Mass layoffs awaits at Intel – 12'000 positions at risk

American chip giant Intel will start a new restructuring initiative to accelerate its shift from a PC company to one that powers the cloud and the smart connected world – but that transformation comes with the reduction of up to 12'000 positions globally.
In a press release, Intel states that it will intensify its focus in high-growth areas where it is positioned for long-term customer value and growth.

The data center and Internet of Things (IoT) businesses are Intel’s primary growth engines, with memory and field programmable gate arrays (FPGAs) accelerating these opportunities – fueling a virtuous cycle of growth for the company. These growth businesses delivered USD 2.2 billion in revenue growth last year, and made up 40 percent of revenue and the majority of operating profit, which largely offset the decline in the PC market segment.

The new restructuring initiative – which will result in reduction of about 11% of the company's workforce – was outlined in an e-mail from Intel CEO Brian Krzanich to Intel employees.

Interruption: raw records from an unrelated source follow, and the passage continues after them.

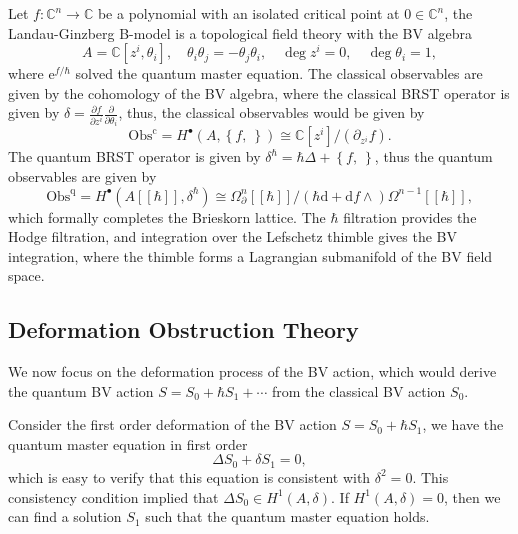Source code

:\documentclass[10pt]{article}
\begin{document}
\begin{example}
  Let $ f: \mathbb{C}^{n} \rightarrow \mathbb{C}$ be a polynomial with an isolated critical point at $ 0 \in \mathbb{C}^{n}$, the Landau-Ginzberg B-model is a topological field theory with the BV algebra
  \begin{equation*}
    A = \mathbb{C}[z^{i}, \theta_{i}], \quad \theta_{i} \theta_{j} = - \theta_{j} \theta_{i}, \quad \deg z^{i} = 0, \quad \deg \theta_{i} = 1,
  \end{equation*}
  where $ \mathrm{e}^{f / \hbar}$ solved the quantum master equation. The classical observables are given by the cohomology of the BV algebra, where the classical BRST operator is given by $\delta = \frac{\partial f}{\partial z^{i}} \frac{\partial }{\partial \theta_{i}}$,
  thus, the classical observables would be given by
  \begin{equation*}
    \mathrm{Obs}^{\mathrm{c}} = H^{\bullet}(A, \left\{ f, ~ \right\}) \cong \mathbb{C}[z^{i}] / \left( \partial_{z^{i}} f \right).
  \end{equation*}
  The quantum BRST operator is given by $ \delta^{\hbar} = \hbar \Delta + \left\{ f, ~ \right\}$, thus the quantum observables are given by
  \begin{equation*}
    \mathrm{Obs}^{\mathrm{q}} = H^{\bullet}(A[[\hbar]], \delta^{\hbar}) \cong \Omega^{n}_{\partial}[[\hbar]] / (\hbar\mathrm{d} + \mathrm{d} f \wedge) \Omega^{n-1}[[\hbar]],
  \end{equation*}
  which formally completes the Brieskorn lattice.
  The $ \hbar$ filtration provides the Hodge filtration, and integration over the Lefschetz thimble gives the BV integration, where the thimble forms a Lagrangian submanifold of the BV field space.

\end{example}

\subsection{Deformation Obstruction Theory}

We now focus on the deformation process of the BV action, which would derive the quantum BV action $ S = S_0 + \hbar S_1 + \cdots $ from the classical BV action $ S_0$.

Consider the first order deformation of the BV action $ S = S_0 + \hbar S_1$, we have the quantum master equation in first order
\begin{equation*}
  \Delta S_0 + \delta S_1 = 0,
\end{equation*}
which is easy to verify that this equation is consistent with $ \delta^{2} = 0$. This consistency condition implied that $ \Delta S_0 \in H^{1}(A, \delta)$. If $ H^{1}(A, \delta) = 0$, then we can find a solution $ S_1$ such that the quantum master equation holds.
\end{document}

“Our results over the last year demonstrate a strategy that is working and a solid foundation for growth,” said Krzanich. “The opportunity now is to accelerate this momentum and build on our strengths.

While making the company more efficient, Intel plans to increase investments in the products and technologies that that will fuel revenue growth, and drive more profitable mobile and PC businesses. The company plans to increase investments in its data center, IoT, memory and connectivity businesses, as well as segments such as 2-in-1s, gaming and home gateways.

These changes will result in the reduction of up to 12'000 positions globally — approximately 11% of employees — by mid-2017 through site consolidations worldwide, a combination of voluntary and involuntary departures, and a re-evaluation of programs.

The company expects the program to deliver USD 750 million in savings this year and annual run rate savings of USD 1.4 billion by mid-2017.